Chicago Published The EPA's Deleted Climate-Change Page, & The NRDC Loves It
By Stephen Gossett in News on May 8, 2017 7:39PM
Chicago Mayor Rahm Emanuel speaks at a naturalization ceremony on May 5, a day before the city's climate change announcement. Getty Images / Photo: Scott Olson
With as much fanfare as the Trump administration seemed to avoid when it removed the Environmental Protection Agency's online climate change guide, Chicago Mayor Rahm Emanuel announced his latest thumb-tweak at the president and his controversial environmental policies on Sunday: the City of Chicago unveiled a new addition to its official website, which now sports the information about climate change that was recently yanked from the EPA's website—a cheeky little move that was just praised by the National Resources Defense Council.

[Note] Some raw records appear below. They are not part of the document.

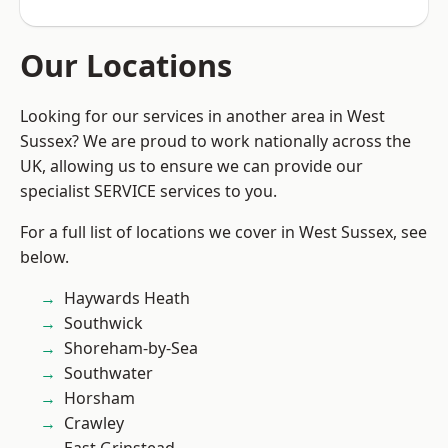
Our Locations
Looking for our services in another area in West
Sussex? We are proud to work nationally across the
UK, allowing us to ensure we can provide our
specialist SERVICE services to you.
For a full list of locations we cover in West Sussex, see
below.
Haywards Heath
Southwick
Shoreham-by-Sea
Southwater
Horsham
Crawley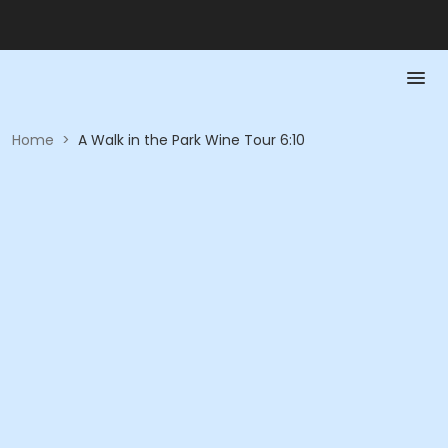
Home
>
A Walk in the Park Wine Tour 6:10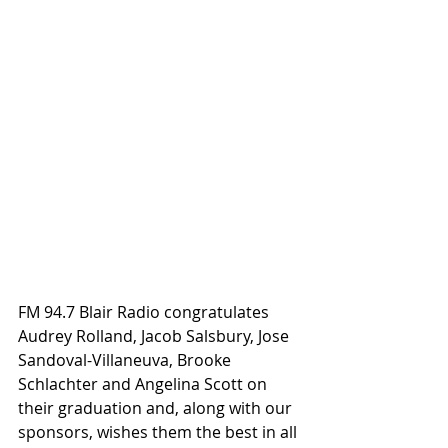
FM 94.7 Blair Radio congratulates 
Audrey Rolland, Jacob Salsbury, Jose 
Sandoval-Villaneuva, Brooke 
Schlachter and Angelina Scott on 
their graduation and, along with our 
sponsors, wishes them the best in all 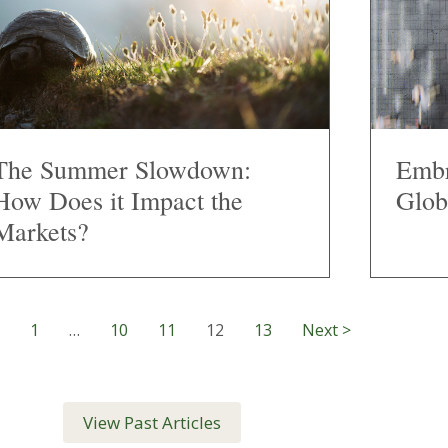
The Summer Slowdown:
Embr
How Does it Impact the
Glob
Markets?
1
…
10
11
12
13
Next >
View Past Articles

“The Trump administration can attempt to erase decades of work from scientists and federal employees on the reality of climate change, but burying your head in the sand doesn’t erase the problem,” Emanuel said in a statement on Sunday. “We are going to ensure Chicago’s residents remain well informed about the effects of climate change, and I encourage cities, academic institutions, and others to voice concerns to follow suit to ensure this important information does not disappear."
The new website, dubbed "Climate Change is Real," gathers basic information about greenhouse gas emissions, climate change, impacts in the Midwest, changes in extreme weather—and other things that Bret Stephens might have you doubt because all things are at the core unknowable.
Climate change is real. Since the facts were deleted from the @EPA’s website, check ours. https://t.co/YlzlF4KReO pic.twitter.com/nsjNE3BMG9
— ChicagosMayor (@ChicagosMayor) May 7, 2017
The Trump administration can attempt to erase decades of work on climate change, but burying your head in the sand doesn’t erase the problem
— ChicagosMayor (@ChicagosMayor) May 7, 2017
The EPA removed the information from its site on April 29, saying it hoped to "eliminate confusion" by getting rid of "outdated language." But you can again be mystified by confounding bulletin point like "Climate Science" and "Climate Impacts" at the City of Chicago's page here.
Does Rahm's move have a faint air of grandstanding from a pol ready to believe his (perhaps overstated) comeback press now that he has such a prominent and—in Chicago—disliked foil? Perhaps. But his move is being celebrated in environmental corners whether it is political or not.
The decision to upload the page was championed on Monday by Henry Henderson, the Midwest director of the National Resources Defense Council:
"That site ensures that the climate data that the Trump Administration scrubbed from the EPA’s website remains available to the public and scientists around the world. As a seeming war on science moves forward in DC, Chicago ensures that decades of essential data can continue to inform the researchers seeking to understand and find solutions to climate change."
Emanuel not long ago shot back at the Trump administration on environmental grounds amid reports that the EPA was considering closing its Chicago office. But of course it could framed as the latest salvo in the larger, eternal fight between the president and Emanuel (usually about immigration and violent crime), and Chicago and the president—which has basically been going on ever since the city ran Trump out of town in March of last year.
Chicago's Department of Innovation and Technology also this weekend unveiled a new interactive archive that allows information from public data portals to be preserved.
Chicago has also released an #opensource tool to download, archive, and protect #opendata https://t.co/o9SrFKdOIQ https://t.co/5uWutzH1Yp
— Tom Schenk Jr. (@ChicagoCDO) May 7, 2017
EPA head Scott Pruitt has yet to deny the existence of the page.